Python Basics: How to convert a list containing an int into a plain int?

Question

Why is this not giving me just "3" but still "[3]"?

a = [3]
print "".join(str(a))

Answer 1

Pass in a generator expression to join rather then a list comprehension:

"".join(str(x) for x in a)

If your list only contains numbers you might use repr() instead since thats what str() is going to do anyway:

"".join(repr(x) for x in a)

If your using python 2.X you can use backticks as a shortcut for repr().

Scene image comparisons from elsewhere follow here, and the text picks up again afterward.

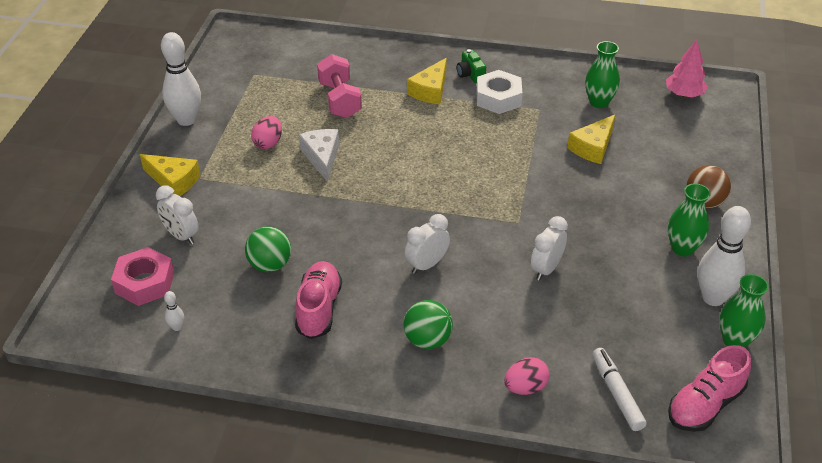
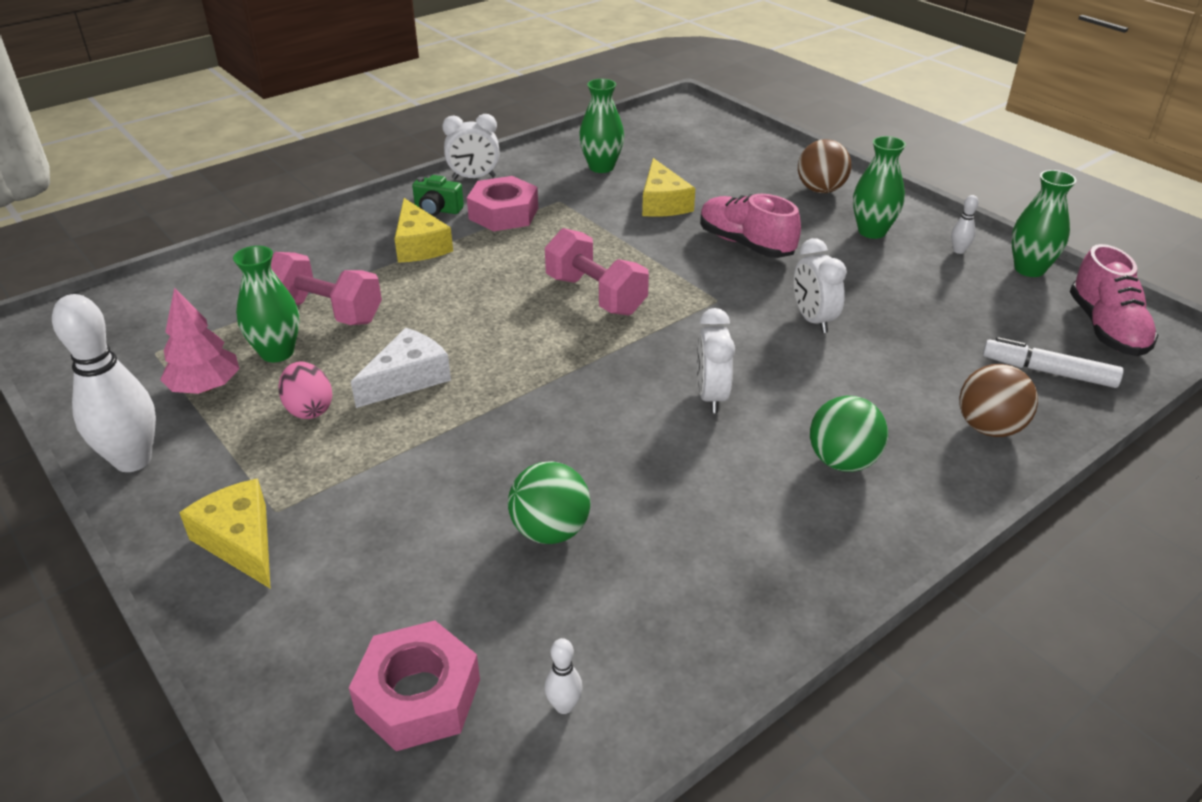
camera: 50 degrees left, 5 degrees down
(173, 181) = (240, 541): yellow cheese -> yellow cheese turned 105 degrees counterclockwise
(181, 236) = (370, 595): white clock -> white clock (474, 178)
(294, 107) = (277, 352): none -> green vase
(319, 309) = (689, 527): pink shoe -> pink shoe (745, 244)
(322, 157) = (407, 378): white cheese -> white cheese turned 105 degrees clockwise
(464, 175) = (595, 295): none -> pink dumbbell
(498, 98) = (503, 213): white nut -> pink nut
(525, 387) = (989, 428): pink egg -> brown ball
(684, 94) = (657, 125): pink tree -> pink tree (205, 387)
(713, 298) = (958, 251): white bowling pin -> white bowling pin, size x0.41

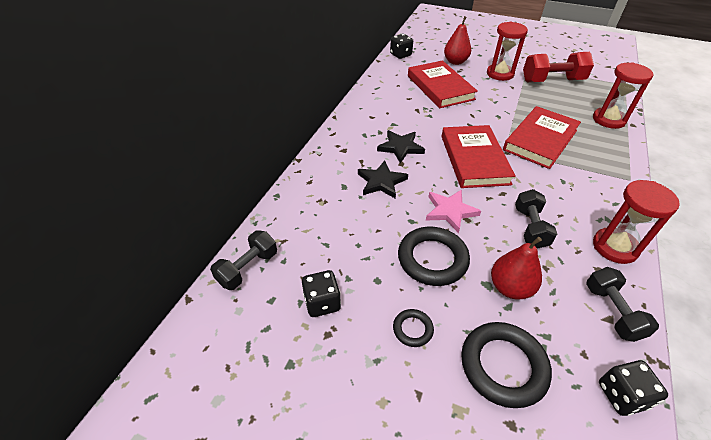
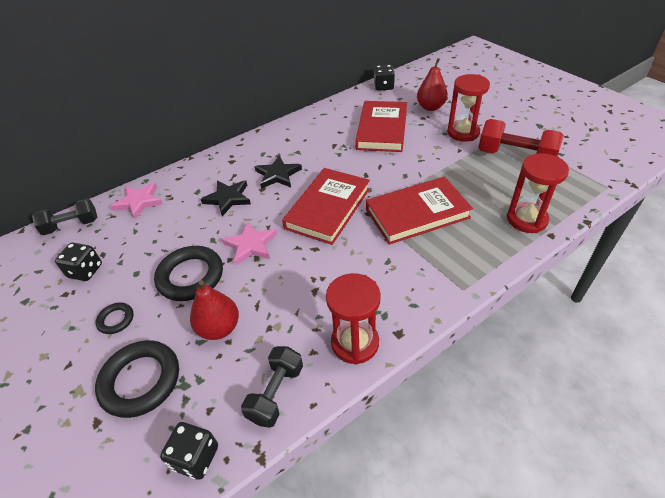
camera: 35 degrees right, 0 degrees up
(296, 217) = (139, 202): none -> pink star
(530, 227) = (300, 288): black dumbbell -> none

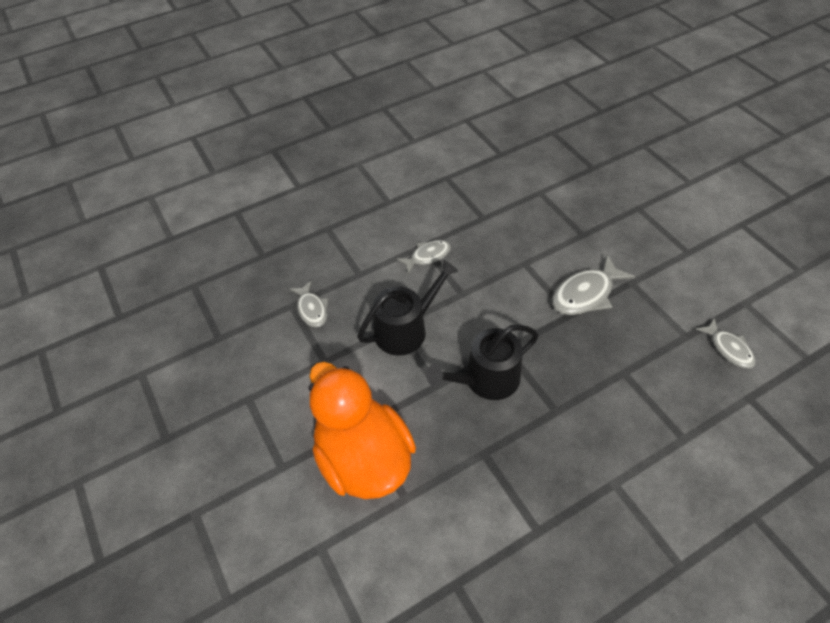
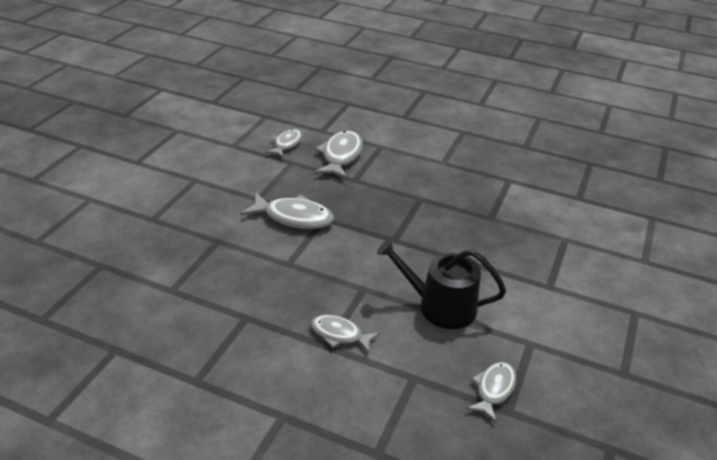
camera: 130 degrees left, 15 degrees down
(363, 458) = (570, 272): orange duck -> none
(485, 379) = (434, 239): black watering can -> none
(678, 385) = (341, 156): none -> grey fish

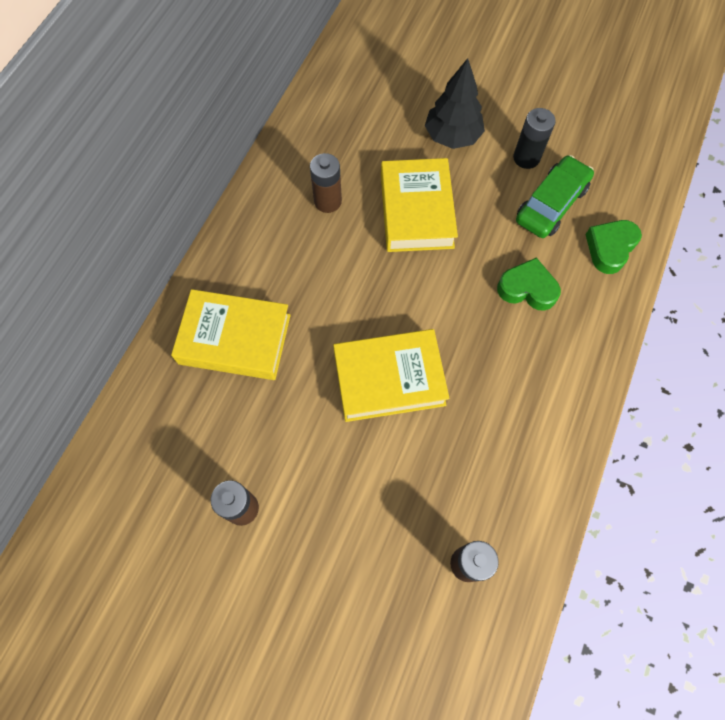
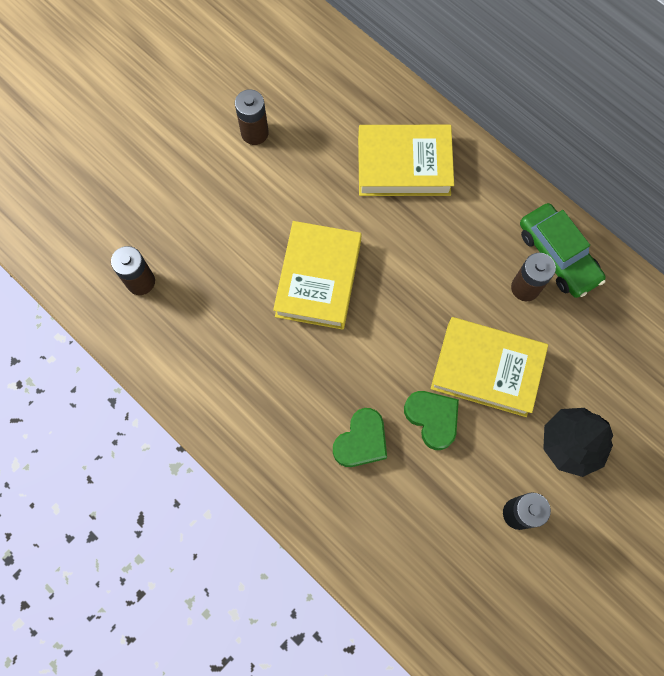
camera: 110 degrees right, 5 degrees up
(235, 339) = (404, 165): yellow book -> yellow book turned 60 degrees clockwise
(551, 204) = (450, 512): green car -> green car (558, 255)
(610, 248) = (377, 549): green heart -> green heart (432, 419)

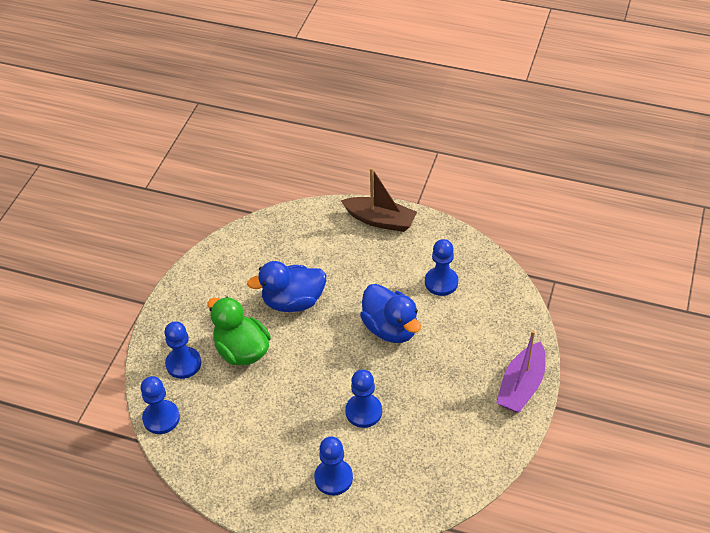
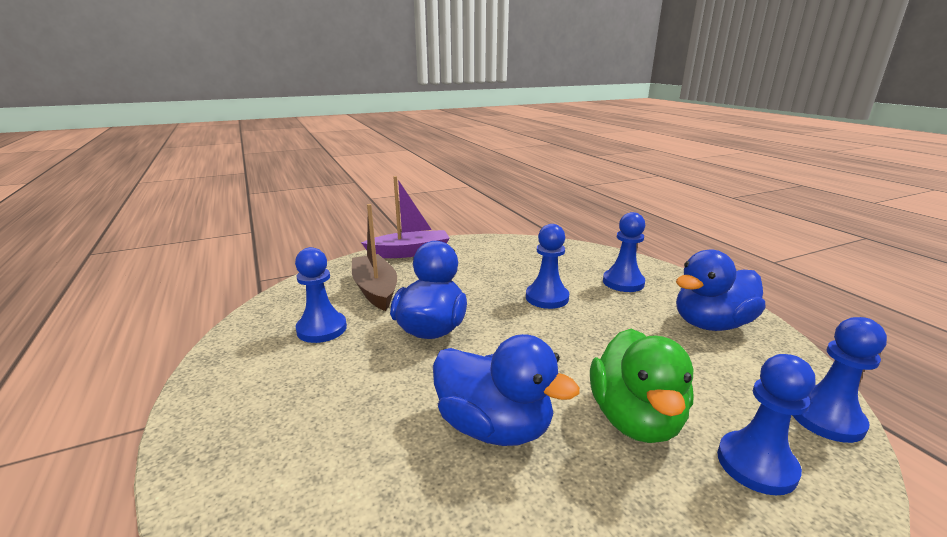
camera: 135 degrees left, 25 degrees down
(246, 466) = (711, 324): none -> blue duck
(380, 220) = (220, 439): brown boat -> brown boat (375, 290)

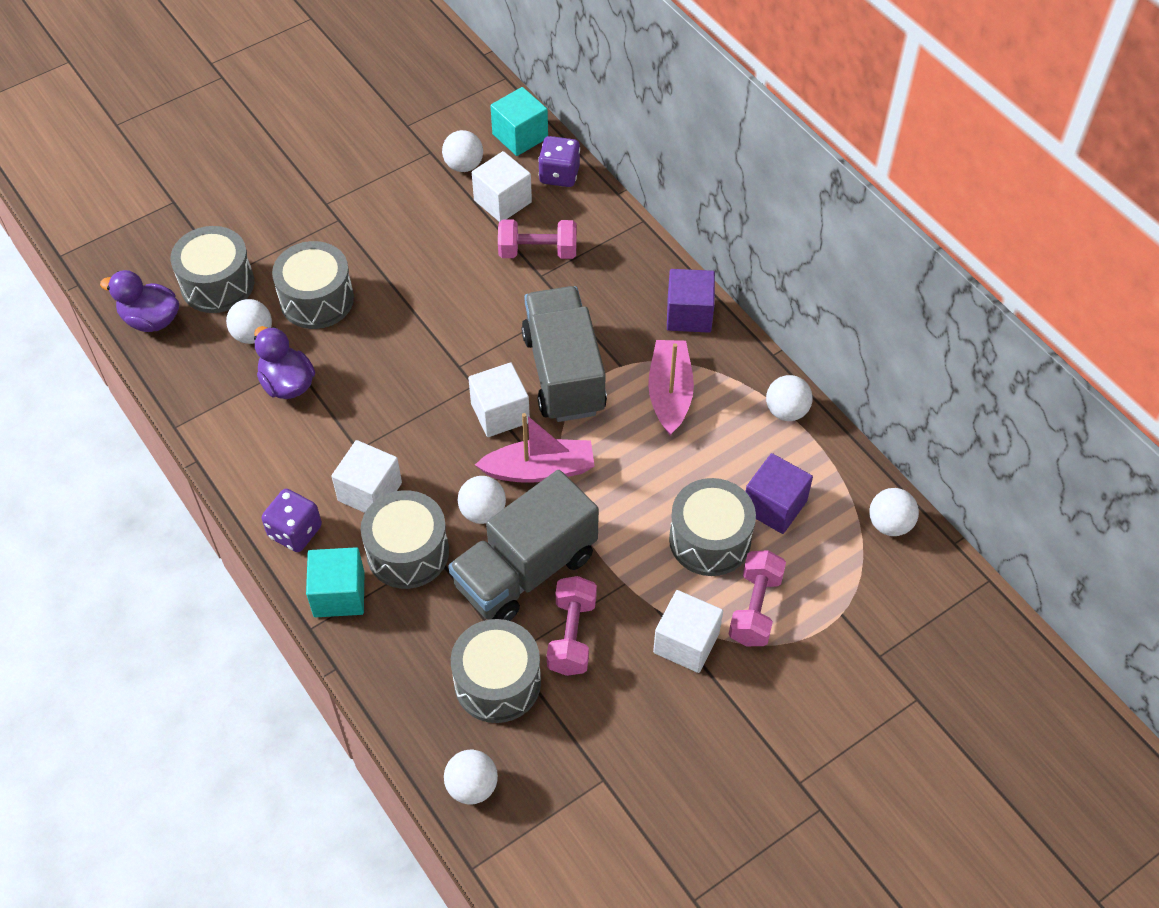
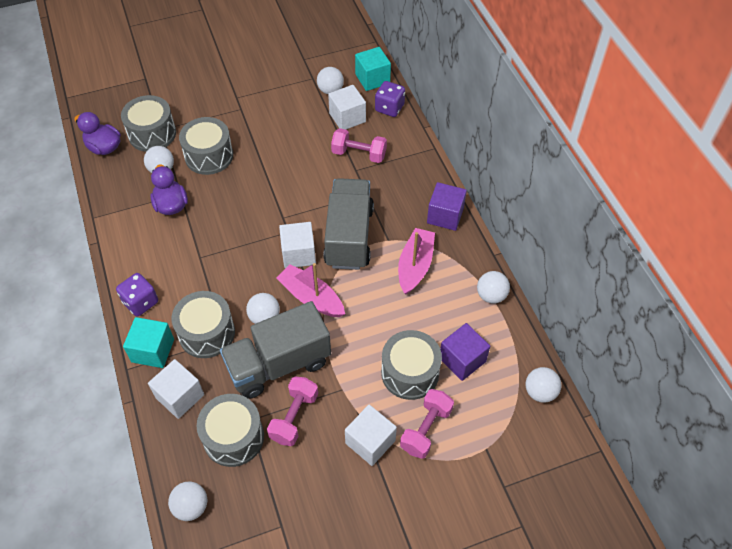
camera: 15 degrees right, 0 degrees up
(370, 492) = (197, 287): white cube -> white cube (180, 396)
(539, 470) = (311, 297): pink boat -> pink boat turned 150 degrees counterclockwise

But this isn't available in 3.X:

"".join(`x` for x in a)

Answer 2

This would produce the expected behavior:

"".join([str(x) for x in a])

Answer 3

Perhaps just dereference by index:

print a[0]

Or:

for item in a:
    print item

Answer 4

Because str(a) gives you the string representation of a list, ie, "[3]".

Try

"".join([str(elem) for elem in a])

to convert the list of ints to a list of strings before joining.

Answer 5

because you call the to string function on the entire list

try:

a = [3]
print "".join([str(v) for v in a])

After reading the headline of the question are you just trying to get a single integer from a list, or do you want to convert a list of integer into a "larger" integer, e.g.:

a = [3, 2]
print "".join([str(v) for v in a]) ## This gives a string and not integer
>>> "32"

Answer 6

You are taking str() on an array. str convers [3] to "[3]". You are probably looking for

"".join(str(i) for i in a)